最近になって知られるようになりましたが、インドは仏教の国ではなく、ヒンズー教の国です。ヒンズー教としての核にカースト制があります。この辺りは士農工商穢多非人、または戦時中にあった一等国民、二等国民、三等国民などの差別よりも残酷で厳密なものと言えそうです。これを抜きにインドは語れません。
イギリスの植民地時代にこのカースト制は悪しき意味で利用され固定化された経緯があります。現在、都市部を中心にこのカースト制の意味は薄れつつあるものの、南部の農村ではまだ根強い力を持っているそうです。また、カースト制ゆえの凄惨な事件が起きていることも事実です。
それと対をなす存在が駆け出しのカメラマンである三條という若い日本時男性です。彼は、ガンジス川に流される死体を撮影しようというタブーを犯そうとします。人間の死を被写体として捉えようとする好奇心は、先日人身事故を起こしてガラスの割れた車両を撮影した日本人の姿と不思議とダブります。

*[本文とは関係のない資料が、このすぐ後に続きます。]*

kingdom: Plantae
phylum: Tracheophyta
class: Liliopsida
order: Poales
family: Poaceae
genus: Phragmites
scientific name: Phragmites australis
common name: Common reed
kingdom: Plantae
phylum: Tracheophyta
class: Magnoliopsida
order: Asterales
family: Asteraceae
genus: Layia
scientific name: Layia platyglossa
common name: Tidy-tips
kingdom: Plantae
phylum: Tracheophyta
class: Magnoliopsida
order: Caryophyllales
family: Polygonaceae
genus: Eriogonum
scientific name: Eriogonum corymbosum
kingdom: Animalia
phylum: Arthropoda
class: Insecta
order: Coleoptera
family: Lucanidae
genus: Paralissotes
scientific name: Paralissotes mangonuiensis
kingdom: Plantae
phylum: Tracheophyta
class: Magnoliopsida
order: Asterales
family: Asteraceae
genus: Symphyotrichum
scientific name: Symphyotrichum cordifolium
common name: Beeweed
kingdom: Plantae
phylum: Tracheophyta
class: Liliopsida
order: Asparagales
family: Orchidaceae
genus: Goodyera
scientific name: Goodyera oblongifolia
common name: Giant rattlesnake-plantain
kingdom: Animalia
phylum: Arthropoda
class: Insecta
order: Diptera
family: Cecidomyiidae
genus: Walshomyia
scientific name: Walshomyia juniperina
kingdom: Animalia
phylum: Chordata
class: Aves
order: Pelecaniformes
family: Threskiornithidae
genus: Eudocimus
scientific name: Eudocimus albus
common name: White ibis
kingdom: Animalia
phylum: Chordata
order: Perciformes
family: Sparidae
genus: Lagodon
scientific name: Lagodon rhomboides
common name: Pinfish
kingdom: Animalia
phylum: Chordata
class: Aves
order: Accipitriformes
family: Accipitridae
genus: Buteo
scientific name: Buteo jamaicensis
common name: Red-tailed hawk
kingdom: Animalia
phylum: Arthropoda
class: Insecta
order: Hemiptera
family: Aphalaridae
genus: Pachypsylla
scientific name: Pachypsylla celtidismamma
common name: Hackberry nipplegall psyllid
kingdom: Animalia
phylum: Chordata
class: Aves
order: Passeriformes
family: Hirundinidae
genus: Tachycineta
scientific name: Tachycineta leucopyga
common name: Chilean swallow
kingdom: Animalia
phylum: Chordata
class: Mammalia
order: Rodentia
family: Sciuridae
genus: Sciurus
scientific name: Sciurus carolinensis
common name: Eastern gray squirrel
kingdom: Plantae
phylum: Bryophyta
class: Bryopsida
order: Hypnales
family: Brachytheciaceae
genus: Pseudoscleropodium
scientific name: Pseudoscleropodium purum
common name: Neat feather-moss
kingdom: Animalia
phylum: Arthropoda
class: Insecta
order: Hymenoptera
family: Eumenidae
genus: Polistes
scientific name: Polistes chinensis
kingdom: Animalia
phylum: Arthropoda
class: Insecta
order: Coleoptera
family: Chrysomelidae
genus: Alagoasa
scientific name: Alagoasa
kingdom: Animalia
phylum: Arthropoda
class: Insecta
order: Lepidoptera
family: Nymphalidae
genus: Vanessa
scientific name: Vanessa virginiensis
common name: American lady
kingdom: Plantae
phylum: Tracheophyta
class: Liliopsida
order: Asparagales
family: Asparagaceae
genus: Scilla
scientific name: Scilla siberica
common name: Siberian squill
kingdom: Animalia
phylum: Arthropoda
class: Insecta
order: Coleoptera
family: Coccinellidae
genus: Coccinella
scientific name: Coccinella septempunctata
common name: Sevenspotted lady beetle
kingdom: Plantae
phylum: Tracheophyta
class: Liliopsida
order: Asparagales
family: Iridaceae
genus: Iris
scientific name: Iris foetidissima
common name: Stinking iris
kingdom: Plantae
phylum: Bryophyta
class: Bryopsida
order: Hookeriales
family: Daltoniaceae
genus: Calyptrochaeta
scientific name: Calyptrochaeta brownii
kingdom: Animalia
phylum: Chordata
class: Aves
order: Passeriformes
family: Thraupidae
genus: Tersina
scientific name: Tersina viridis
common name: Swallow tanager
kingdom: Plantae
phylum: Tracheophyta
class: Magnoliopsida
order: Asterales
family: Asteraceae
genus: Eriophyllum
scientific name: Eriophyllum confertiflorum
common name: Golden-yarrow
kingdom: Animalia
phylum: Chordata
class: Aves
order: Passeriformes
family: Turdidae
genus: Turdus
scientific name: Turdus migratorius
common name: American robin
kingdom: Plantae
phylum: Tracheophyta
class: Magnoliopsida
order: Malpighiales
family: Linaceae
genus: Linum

深い河というのは、両岸を作り出します。この二つの岸が深い断絶を示すような気がします。深い河に架かる橋が無ければ、両者は行き来出来ません。読んでいると、インドが持つ土着の狂気と、日本の冷徹さとが交差していきます。そしてその交わりの真ん中に神父になることを許されなかったクリスチャンの大津という人物がすっと立っている。
苦しいことが流行ってる
苦しいことにハマることもある種の歓楽ではないかと思っています。これがインドにハマるや、断捨離、断食にハマるということに似ているように思えてなりません。インドの苦行僧なんかはその典型です。世俗から離れ、自分をいじめ抜くことで自分という存在が高まることを知っているのです。
問われるのは、さっぱりした私たちがその後に何を始めるのかということ。日常の雑務は機械が代行し、続いて時間を奪うコンテンツを意識的に排除し、遂に健康を害する誘惑を退けた時に、私たちは私たち自身に何を問いかけるのか?
この問いかけに答えてくれるのは、物語の最後に出てくるある女性の言葉に集約されているかもしれません。是非、読んでみてください。